MLB statistics (through May 23, 2026)
- Win–loss record: 1–2
- Earned run average: 5.23
- Strikeouts: 22
- Stats at Baseball Reference

Teams
- Cleveland Guardians (2026);

= Peyton Pallette =

American baseball player (born 2001)

Peyton Minor Pallette (born May 9, 2001) is an American professional baseball pitcher in the Chicago White Sox organization. He has played in Major League Baseball (MLB) for the Cleveland Guardians.

==Amateur career==
Pallette attended Benton High School in Benton, Arkansas. He went unselected in the 2019 Major League Baseball draft out of high school and enrolled at the University of Arkansas to play college baseball for the Razorbacks.

As a freshman at Arkansas in 2020, Pallette made four relief appearances before the season was cancelled due to the COVID-19 pandemic.

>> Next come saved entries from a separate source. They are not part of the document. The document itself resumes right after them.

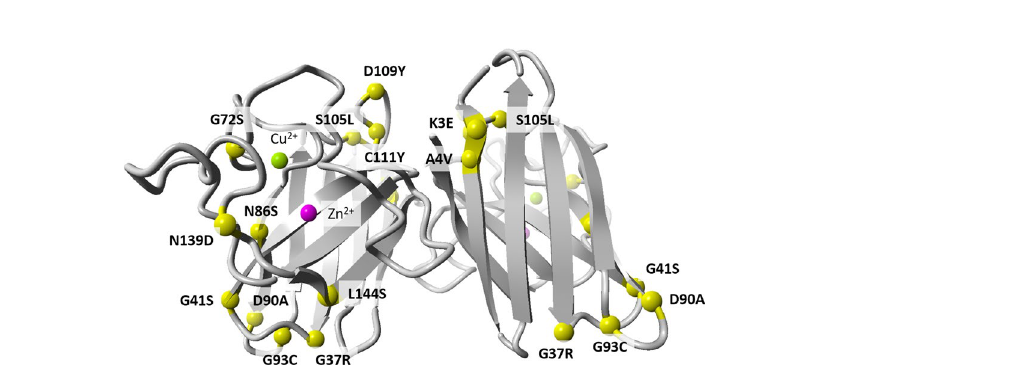
Table 3. Impact of mutations on SOD1 protein. Alternative splicing analysis—probability of altering splicing by mutated allel vs. reference (+ higher; −no changes) (details Supplementary Table S4) HSF Human Splice Finder interperatation, E-S EX-SKIP, BDGP BDGP splice site, Aggregation prediction the tendency for aggregation of mutated allel vs reference (+ higher, − lower) (details Supplementary Table S5, Supplementary File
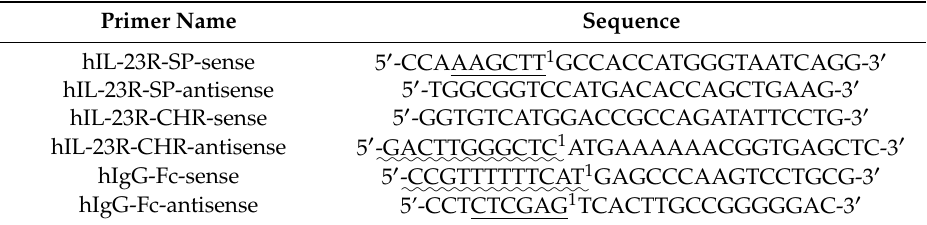
Table 1. Primer sequences for over-lap PCR.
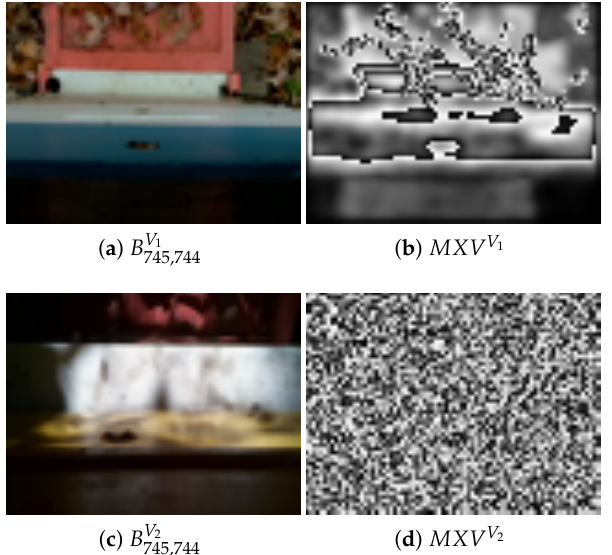
is the background frame of V 1 ; MXV V 1 745,744 is 745,744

That summer, he played in the California Collegiate League for the Santa Barbara Foresters, where he was a part of a combined no-hitter. In 2021, Pallette moved in to the Arkansas starting rotation. He was pulled in the middle of a game in mid-May with arm pain and missed the remainder of the season. Over 15 games (11 starts), Pallette went 1-2 with a 4.02 ERA and 67 strikeouts over 56 innings. He was slated to play in Cape Cod Baseball League but did not make an appearance due to his injury. Pallette returned to in-game action with the Razorbacks during their 2021 fall camp. Pallette entered the 2022 season as a top prospect for the upcoming draft. However, prior to the start of the season, it was announced that Pallette would undergo Tommy John surgery, forcing him to miss all of the 2022 season.

==Professional career==
===Chicago White Sox===
The Chicago White Sox selected Pallette in the second round, with the 62nd overall pick, of the 2022 Major League Baseball draft. He signed with the team for $1.50 million.

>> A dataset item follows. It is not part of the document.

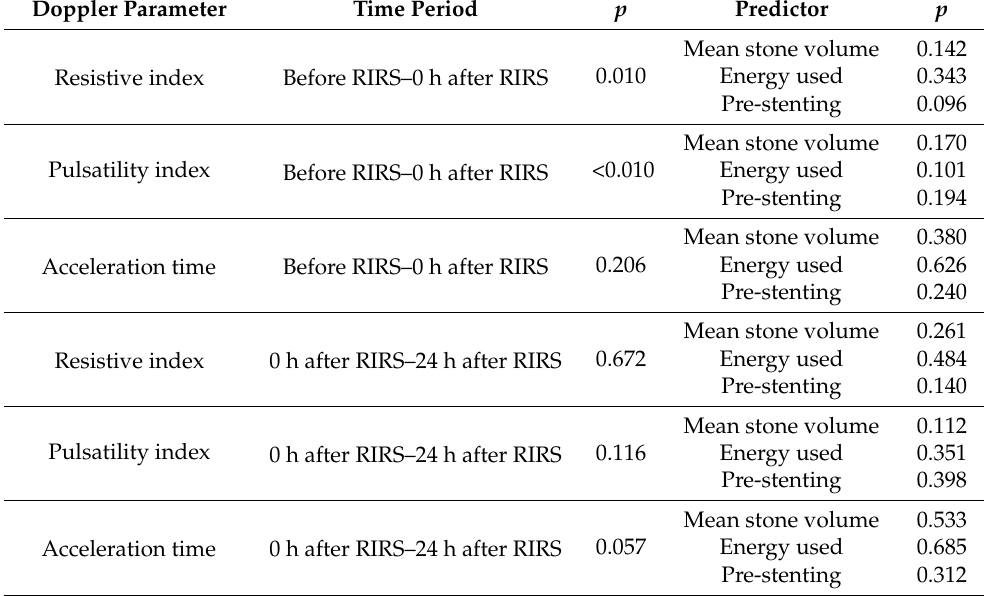
Table 4. A summary of the results of the multivariate analysis including probability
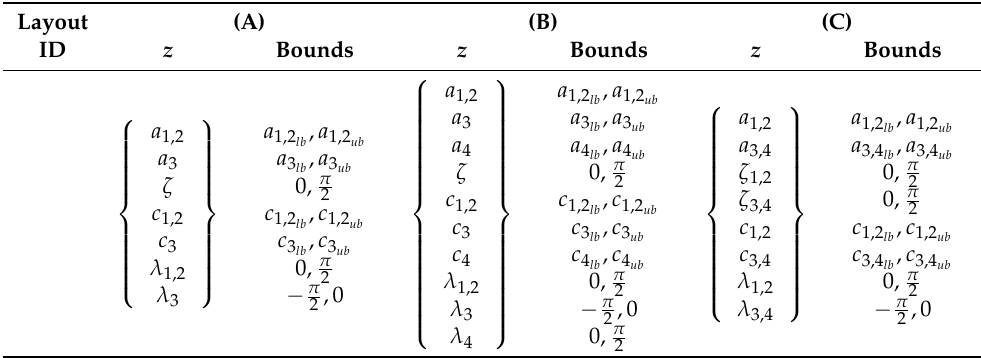
Table 1. Sets of optimization parameters z and corresponding bounds according to geometrical definitions, for the three considered thruster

Pallette made his professional debut in 2023 and was assigned to the Kannapolis Cannon Ballers of the Single-A Carolina League. Over 22 starts, he went 0-4 with a 4.13 ERA and 78 strikeouts over 72 innings. He was assigned to the Winston-Salem Dash of the High-A South Atlantic League to open the 2024 season. In mid-August, he was promoted to the Birmingham Barons of the Double-A Southern League, and also moved to the bullpen full time. Over 32 games (12 starts) between the two teams, Pallette went 4-8 with a 4.37 ERA and 95 strikeouts over 82 1/3 innings. He was assigned back to Birmingham to open the 2025 season and was promoted to the Charlotte Knights of the Triple-A International League in May. Pallette made 52 relief appearances with both clubs and went 2-3 with a 4.06 ERA, 86 strikeouts and 11 saves over 64 1/3 innings.

===Cleveland Guardians===
On December 10, 2025, the Cleveland Guardians selected Pallette in the major league phase of the Rule 5 draft. On March 20, 2026, the Guardians announced that Pallette had made the team's Opening Day roster. On April 21, Pallette recorded his first career win after pitching a scoreless inning of relief against the Houston Astros. He made 16 appearances for Cleveland, compiling a 1-2 record and 5.23 ERA with 22 strikeouts across 20 2/3 innings pitched. On May 24, Pallette was designated for assignment by the Guardians.

===Chicago White Sox (second stint)===
On May 30, 2026, Pallette was returned to the Chicago White Sox after going unclaimed on outright waivers. The White Sox assigned him to Triple-A Charlotte and he pitched in 25 games in which he had a 3-1 record, a 3.21 ERA, 46 strikeouts, and 25 walks across 33 2/3 innings.